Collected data
+-------+

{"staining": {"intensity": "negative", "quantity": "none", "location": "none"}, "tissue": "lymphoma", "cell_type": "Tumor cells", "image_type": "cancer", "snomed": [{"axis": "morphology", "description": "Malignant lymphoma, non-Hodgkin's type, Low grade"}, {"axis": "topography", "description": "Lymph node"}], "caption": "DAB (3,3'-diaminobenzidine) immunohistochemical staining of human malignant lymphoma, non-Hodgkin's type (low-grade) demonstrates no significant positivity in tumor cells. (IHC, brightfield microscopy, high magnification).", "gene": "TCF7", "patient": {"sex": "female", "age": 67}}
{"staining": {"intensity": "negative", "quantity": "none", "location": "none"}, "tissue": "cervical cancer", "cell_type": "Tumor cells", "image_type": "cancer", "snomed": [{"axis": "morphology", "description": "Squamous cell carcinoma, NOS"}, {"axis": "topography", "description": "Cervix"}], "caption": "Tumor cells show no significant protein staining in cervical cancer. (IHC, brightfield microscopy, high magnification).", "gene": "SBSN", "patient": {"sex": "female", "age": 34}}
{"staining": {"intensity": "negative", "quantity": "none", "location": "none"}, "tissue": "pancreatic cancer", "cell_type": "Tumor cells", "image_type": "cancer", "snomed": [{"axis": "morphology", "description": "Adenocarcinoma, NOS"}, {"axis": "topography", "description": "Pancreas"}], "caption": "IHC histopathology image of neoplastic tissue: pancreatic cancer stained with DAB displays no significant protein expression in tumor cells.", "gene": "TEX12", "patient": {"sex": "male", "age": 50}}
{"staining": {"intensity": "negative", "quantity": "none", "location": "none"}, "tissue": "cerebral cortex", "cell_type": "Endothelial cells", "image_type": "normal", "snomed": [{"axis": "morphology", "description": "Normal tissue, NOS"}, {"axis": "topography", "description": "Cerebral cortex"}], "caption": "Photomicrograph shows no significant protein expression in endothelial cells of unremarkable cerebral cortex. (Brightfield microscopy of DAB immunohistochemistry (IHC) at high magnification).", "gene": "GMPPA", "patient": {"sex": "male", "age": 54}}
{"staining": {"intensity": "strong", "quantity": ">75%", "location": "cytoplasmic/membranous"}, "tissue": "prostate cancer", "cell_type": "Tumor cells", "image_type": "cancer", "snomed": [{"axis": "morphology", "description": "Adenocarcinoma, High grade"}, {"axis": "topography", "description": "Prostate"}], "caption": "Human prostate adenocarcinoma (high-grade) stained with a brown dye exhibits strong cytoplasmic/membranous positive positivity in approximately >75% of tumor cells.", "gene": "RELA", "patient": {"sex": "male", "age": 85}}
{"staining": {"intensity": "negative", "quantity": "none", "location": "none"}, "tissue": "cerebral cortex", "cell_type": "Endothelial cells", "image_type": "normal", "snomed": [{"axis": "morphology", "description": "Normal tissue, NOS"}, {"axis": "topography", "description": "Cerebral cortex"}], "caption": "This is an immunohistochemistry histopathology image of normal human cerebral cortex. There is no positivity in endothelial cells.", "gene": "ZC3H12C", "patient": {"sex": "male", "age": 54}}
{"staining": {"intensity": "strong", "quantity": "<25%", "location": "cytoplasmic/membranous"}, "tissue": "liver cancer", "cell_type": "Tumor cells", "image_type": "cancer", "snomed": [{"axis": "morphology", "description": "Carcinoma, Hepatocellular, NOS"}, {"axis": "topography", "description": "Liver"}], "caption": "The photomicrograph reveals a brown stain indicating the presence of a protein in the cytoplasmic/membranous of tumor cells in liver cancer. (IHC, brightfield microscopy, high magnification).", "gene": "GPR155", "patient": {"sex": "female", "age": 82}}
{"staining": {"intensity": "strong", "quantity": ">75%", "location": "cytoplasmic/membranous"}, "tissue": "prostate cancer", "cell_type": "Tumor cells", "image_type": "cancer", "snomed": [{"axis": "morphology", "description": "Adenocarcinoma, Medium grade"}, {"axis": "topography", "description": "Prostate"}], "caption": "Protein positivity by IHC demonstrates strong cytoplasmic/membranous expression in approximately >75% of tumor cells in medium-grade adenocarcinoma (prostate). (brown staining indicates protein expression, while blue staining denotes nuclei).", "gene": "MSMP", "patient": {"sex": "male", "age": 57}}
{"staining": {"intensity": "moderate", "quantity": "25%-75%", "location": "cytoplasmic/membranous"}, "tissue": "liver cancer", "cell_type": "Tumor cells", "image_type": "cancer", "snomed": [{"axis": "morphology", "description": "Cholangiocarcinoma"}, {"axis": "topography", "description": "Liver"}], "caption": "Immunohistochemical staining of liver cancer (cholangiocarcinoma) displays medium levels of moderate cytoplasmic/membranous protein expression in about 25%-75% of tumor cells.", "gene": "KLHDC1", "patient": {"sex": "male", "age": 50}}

+-------+

From the records above, repeat exactly the lines from the one with "image of neoplastic" through the one with "shows no significant", both included.

{"staining": {"intensity": "negative", "quantity": "none", "location": "none"}, "tissue": "pancreatic cancer", "cell_type": "Tumor cells", "image_type": "cancer", "snomed": [{"axis": "morphology", "description": "Adenocarcinoma, NOS"}, {"axis": "topography", "description": "Pancreas"}], "caption": "IHC histopathology image of neoplastic tissue: pancreatic cancer stained with DAB displays no significant protein expression in tumor cells.", "gene": "TEX12", "patient": {"sex": "male", "age": 50}}
{"staining": {"intensity": "negative", "quantity": "none", "location": "none"}, "tissue": "cerebral cortex", "cell_type": "Endothelial cells", "image_type": "normal", "snomed": [{"axis": "morphology", "description": "Normal tissue, NOS"}, {"axis": "topography", "description": "Cerebral cortex"}], "caption": "Photomicrograph shows no significant protein expression in endothelial cells of unremarkable cerebral cortex. (Brightfield microscopy of DAB immunohistochemistry (IHC) at high magnification).", "gene": "GMPPA", "patient": {"sex": "male", "age": 54}}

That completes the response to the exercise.